#### Given data:
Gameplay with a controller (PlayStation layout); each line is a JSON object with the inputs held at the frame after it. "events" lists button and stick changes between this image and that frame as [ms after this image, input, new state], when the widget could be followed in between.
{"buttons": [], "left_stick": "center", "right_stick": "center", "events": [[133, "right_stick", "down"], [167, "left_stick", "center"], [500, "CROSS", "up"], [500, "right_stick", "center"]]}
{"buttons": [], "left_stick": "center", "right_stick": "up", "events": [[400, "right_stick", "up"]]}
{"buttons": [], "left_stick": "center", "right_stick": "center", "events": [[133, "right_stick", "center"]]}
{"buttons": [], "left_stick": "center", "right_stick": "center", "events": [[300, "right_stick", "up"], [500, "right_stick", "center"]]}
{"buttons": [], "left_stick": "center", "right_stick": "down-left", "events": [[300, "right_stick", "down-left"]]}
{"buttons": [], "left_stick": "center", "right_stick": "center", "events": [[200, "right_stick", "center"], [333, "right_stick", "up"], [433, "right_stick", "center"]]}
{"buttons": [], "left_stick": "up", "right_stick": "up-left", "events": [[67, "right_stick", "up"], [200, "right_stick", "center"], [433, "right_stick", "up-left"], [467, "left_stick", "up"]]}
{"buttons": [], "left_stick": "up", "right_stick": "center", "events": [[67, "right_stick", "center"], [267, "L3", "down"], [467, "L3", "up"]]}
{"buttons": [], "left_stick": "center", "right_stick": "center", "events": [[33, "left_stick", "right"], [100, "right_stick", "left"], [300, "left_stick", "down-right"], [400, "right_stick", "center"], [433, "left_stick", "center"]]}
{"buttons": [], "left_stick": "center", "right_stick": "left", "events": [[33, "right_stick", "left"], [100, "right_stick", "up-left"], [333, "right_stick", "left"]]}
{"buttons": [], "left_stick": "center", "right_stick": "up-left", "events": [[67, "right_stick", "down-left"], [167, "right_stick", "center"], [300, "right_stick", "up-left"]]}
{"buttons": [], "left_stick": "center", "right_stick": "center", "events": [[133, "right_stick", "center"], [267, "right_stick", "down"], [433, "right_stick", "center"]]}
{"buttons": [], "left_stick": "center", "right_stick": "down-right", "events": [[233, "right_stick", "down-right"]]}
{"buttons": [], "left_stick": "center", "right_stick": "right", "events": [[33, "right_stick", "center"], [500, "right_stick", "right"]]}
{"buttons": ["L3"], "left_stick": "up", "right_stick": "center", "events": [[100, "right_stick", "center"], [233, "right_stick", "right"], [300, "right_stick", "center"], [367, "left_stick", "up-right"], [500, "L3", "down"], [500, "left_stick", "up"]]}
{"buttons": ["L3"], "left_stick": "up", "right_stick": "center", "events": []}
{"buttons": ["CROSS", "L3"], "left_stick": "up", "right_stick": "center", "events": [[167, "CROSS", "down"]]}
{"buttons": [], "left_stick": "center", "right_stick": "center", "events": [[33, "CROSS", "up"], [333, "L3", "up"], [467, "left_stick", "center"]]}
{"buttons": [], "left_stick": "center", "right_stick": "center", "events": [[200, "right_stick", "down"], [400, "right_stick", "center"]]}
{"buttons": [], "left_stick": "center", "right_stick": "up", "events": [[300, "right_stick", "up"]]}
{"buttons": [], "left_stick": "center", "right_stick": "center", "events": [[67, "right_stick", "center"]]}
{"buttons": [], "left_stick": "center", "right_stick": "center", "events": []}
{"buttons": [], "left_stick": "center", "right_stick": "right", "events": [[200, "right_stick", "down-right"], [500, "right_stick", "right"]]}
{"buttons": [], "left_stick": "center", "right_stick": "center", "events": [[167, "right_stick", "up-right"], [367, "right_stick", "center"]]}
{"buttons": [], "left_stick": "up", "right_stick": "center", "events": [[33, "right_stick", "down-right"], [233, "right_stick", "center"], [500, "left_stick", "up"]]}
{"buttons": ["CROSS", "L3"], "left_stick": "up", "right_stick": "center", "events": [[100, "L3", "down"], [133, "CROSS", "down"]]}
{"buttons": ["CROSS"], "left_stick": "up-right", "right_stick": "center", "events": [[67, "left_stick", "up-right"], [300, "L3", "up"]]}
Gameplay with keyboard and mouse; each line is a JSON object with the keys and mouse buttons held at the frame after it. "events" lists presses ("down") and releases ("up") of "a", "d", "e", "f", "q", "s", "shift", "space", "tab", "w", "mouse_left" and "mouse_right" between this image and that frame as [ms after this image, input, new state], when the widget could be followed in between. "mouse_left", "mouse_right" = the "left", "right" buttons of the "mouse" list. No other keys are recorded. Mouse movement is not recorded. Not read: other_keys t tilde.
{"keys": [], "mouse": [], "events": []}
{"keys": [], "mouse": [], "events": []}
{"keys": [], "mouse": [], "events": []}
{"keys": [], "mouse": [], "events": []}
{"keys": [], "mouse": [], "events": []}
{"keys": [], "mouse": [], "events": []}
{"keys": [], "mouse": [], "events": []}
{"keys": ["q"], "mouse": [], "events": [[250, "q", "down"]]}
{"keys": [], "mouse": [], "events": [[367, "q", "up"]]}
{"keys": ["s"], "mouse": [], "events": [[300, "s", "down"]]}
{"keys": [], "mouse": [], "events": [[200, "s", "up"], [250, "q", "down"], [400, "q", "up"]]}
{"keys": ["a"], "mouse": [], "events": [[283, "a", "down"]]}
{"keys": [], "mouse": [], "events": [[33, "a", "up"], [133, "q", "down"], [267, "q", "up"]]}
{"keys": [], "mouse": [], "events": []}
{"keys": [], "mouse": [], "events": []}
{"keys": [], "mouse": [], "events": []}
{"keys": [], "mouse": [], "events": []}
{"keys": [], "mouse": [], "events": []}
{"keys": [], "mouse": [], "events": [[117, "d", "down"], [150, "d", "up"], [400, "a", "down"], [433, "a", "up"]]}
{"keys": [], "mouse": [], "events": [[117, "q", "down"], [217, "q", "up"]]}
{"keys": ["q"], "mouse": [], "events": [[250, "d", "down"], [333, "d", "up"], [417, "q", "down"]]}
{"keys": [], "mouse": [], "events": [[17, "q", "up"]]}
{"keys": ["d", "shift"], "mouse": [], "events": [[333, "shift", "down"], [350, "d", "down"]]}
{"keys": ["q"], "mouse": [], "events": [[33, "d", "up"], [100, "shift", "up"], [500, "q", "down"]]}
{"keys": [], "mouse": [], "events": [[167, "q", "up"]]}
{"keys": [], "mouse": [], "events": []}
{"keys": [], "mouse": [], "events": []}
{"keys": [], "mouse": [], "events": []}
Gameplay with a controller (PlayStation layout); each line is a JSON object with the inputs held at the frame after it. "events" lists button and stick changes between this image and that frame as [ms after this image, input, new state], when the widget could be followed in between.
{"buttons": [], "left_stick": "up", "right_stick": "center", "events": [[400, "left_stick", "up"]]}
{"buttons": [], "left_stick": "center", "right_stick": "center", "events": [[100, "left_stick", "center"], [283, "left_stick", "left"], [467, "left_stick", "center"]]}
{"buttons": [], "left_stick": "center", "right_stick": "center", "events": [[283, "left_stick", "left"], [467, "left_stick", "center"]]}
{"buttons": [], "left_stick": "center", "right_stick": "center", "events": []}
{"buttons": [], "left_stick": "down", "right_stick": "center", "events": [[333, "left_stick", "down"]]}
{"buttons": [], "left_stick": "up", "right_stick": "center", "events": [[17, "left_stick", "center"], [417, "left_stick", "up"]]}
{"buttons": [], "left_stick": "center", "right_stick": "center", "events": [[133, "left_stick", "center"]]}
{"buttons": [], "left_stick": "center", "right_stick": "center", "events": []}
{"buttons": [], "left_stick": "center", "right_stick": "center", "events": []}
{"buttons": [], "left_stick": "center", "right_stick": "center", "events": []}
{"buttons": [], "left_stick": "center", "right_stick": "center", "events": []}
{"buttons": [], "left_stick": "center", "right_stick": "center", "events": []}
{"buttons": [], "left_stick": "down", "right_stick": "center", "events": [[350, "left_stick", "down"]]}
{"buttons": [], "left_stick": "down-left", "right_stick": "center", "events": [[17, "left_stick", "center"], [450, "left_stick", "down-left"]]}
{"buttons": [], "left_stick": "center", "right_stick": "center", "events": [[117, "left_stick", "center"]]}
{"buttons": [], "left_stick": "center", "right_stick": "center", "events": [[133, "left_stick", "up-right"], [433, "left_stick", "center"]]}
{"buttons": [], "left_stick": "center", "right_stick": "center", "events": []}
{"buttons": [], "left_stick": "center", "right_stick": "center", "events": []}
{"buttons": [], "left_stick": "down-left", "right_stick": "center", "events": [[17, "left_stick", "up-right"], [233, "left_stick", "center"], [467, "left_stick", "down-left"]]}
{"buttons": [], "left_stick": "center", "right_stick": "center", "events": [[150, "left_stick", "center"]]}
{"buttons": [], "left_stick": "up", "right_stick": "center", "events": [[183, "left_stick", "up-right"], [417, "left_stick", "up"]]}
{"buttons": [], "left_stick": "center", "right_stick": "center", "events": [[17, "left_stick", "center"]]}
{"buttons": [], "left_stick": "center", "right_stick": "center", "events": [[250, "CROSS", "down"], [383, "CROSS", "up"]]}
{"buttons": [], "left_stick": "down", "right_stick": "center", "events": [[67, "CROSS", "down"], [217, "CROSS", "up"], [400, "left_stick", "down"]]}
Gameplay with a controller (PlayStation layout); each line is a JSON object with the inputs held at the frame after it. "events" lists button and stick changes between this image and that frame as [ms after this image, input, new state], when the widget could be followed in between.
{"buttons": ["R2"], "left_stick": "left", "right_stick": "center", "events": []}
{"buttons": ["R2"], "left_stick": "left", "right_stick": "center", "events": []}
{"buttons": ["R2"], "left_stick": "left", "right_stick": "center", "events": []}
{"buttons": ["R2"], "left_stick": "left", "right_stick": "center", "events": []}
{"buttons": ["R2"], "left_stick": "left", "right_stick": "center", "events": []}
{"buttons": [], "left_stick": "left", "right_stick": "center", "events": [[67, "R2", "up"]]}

#### Directions:
From the data above, pick out each line containing "shift" and copy it.

#### Answer to this task:
Gameplay with keyboard and mouse; each line is a JSON object with the keys and mouse buttons held at the frame after it. "events" lists presses ("down") and releases ("up") of "a", "d", "e", "f", "q", "s", "shift", "space", "tab", "w", "mouse_left" and "mouse_right" between this image and that frame as [ms after this image, input, new state], when the widget could be followed in between. "mouse_left", "mouse_right" = the "left", "right" buttons of the "mouse" list. No other keys are recorded. Mouse movement is not recorded. Not read: other_keys t tilde.
{"keys": ["d", "shift"], "mouse": [], "events": [[333, "shift", "down"], [350, "d", "down"]]}
{"keys": ["q"], "mouse": [], "events": [[33, "d", "up"], [100, "shift", "up"], [500, "q", "down"]]}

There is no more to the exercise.